Still, it's hard to look at the history of humanity — including the transformative growth seen in once poor nations like China and India — without doubting that any amount of environmental finger wagging is likely to halt the drive for development. We may call for Brazilians to stop clearing the Amazon, but Americans essentially deforested much of what would become the U.S. on the way to accumulating more wealth than the world has ever seen. (Four hundred years ago midtown Manhattan — where I now work — was part of a quiet and wooded island, home to black bears, bald eagles and wolves.) Human beings may well be O.K. — and if we continue to innovate, more and more of us will be more and more O.K. But as Shellenberger and Nordhaus write: "What modernization may threaten most is not human civilization, but the survival of those nonhuman species and environments we care about."

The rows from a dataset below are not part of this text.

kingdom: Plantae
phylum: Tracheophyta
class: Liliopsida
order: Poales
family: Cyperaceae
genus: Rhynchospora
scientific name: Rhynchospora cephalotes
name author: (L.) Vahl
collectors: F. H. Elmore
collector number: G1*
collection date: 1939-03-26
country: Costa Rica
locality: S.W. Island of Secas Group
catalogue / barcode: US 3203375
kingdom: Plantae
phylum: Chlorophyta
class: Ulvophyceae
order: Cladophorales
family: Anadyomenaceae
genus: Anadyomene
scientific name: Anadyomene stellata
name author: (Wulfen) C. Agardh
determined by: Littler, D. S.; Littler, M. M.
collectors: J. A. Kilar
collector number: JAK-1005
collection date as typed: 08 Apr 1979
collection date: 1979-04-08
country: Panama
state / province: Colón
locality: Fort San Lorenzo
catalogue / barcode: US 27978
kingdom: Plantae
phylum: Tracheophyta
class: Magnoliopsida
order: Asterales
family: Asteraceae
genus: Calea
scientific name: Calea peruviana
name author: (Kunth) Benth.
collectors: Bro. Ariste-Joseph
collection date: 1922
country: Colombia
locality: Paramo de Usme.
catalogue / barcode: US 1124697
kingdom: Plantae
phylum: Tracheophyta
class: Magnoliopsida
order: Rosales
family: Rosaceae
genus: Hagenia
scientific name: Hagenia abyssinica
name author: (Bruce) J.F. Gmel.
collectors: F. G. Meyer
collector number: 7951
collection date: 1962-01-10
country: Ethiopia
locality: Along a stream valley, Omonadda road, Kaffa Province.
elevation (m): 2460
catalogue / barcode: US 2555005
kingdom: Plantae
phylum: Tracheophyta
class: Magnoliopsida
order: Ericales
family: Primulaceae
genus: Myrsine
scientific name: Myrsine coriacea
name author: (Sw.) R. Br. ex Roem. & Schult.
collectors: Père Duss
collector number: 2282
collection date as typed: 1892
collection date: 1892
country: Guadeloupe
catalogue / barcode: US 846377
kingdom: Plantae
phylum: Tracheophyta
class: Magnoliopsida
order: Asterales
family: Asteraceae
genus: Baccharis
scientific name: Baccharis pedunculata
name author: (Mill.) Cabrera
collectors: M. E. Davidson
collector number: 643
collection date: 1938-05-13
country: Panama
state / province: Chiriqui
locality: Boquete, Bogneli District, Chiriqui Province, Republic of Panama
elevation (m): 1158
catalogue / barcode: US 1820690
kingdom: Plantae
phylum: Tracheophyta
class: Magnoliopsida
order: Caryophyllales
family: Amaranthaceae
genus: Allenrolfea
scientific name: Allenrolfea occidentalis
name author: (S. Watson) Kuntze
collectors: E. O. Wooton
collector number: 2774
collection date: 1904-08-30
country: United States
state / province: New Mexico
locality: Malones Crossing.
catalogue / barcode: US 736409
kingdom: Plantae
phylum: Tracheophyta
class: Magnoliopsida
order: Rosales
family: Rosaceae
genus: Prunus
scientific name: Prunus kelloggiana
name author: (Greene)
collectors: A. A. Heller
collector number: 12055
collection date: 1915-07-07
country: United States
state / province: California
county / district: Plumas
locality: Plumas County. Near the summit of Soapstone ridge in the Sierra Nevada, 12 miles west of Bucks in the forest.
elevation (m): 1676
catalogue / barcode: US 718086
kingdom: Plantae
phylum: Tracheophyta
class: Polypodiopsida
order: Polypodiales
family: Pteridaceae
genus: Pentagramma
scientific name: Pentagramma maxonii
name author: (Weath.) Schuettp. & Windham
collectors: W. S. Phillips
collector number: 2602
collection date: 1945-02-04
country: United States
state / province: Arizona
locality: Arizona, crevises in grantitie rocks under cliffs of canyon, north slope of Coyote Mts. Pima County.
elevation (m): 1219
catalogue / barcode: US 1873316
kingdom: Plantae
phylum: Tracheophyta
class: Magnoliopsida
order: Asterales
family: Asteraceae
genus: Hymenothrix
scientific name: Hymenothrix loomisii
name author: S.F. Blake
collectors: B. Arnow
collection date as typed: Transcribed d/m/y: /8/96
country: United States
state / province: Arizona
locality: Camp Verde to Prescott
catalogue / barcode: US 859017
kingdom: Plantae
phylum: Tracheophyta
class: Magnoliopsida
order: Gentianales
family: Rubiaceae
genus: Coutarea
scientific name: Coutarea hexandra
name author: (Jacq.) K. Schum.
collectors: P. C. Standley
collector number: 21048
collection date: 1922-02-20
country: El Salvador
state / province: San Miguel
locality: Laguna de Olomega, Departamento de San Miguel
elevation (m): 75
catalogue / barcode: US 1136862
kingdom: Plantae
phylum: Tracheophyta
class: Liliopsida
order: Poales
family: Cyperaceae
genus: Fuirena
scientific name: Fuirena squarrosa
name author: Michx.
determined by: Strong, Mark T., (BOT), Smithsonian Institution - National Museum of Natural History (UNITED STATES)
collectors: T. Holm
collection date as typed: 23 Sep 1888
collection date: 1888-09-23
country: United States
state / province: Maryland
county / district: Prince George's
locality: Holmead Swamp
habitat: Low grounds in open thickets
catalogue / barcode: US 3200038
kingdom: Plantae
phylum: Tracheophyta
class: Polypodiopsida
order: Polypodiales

So what can we do about those "nonhuman species and environments" that may not be vital to human development, but that have a value all their own? In the best essay in Love Your Monsters, Peter Kareiva — the chief scientist for the Nature Conservancy — and a pair of co-authors try to construct workable conservation policies for the Anthropocene, our new human-dominated geological era. They criticize the focus on creating nature reserves, which has often led to problems with indigenous peoples in developing nations — after all, someone was probably living in that park before it was a park. (That's been true in the U.S. as well — forced evictions that accompanied the creation of Yellowstone, America's first national park, led to the deaths of 300 Shoshone Native Americans in a single day.) As Kareiva and his co-authors write: "The bigger questions for 21st century conservation regard what we will do with the rest of [the planet]: the working landscapes, the urban ecosystems, the fisheries and tree plantations, the vast swaths of agricultural monocultures, and the growing expanses of marginal agricultural lands and second growth forests." In other words, the planet that most of us live on.
Kareiva and his co-authors believe that nature is much more resilient than we give it credit for. They note a recent scientific review that looked at 240 studies of different types of ecosystems following major disturbances like deforestation or oil spills, and found that the abundance of plant and animal species recovered at least partially in 72% of them. We're losing forests in South America, but we're gaining them back in the northern hemisphere, as trees retake former agricultural lands. With the right amount of "planetary gardening" — a term that recurs a few times in Love Your Monsters — we can keep nature thriving well into the Anthropocene.
At least that's the hope, and Love Your Monsters is nothing if not an optimistic book — perhaps overly optimistic, as critics will surely note. But in a world where economic values almost always trump environmental ones, this may be the best we hope for.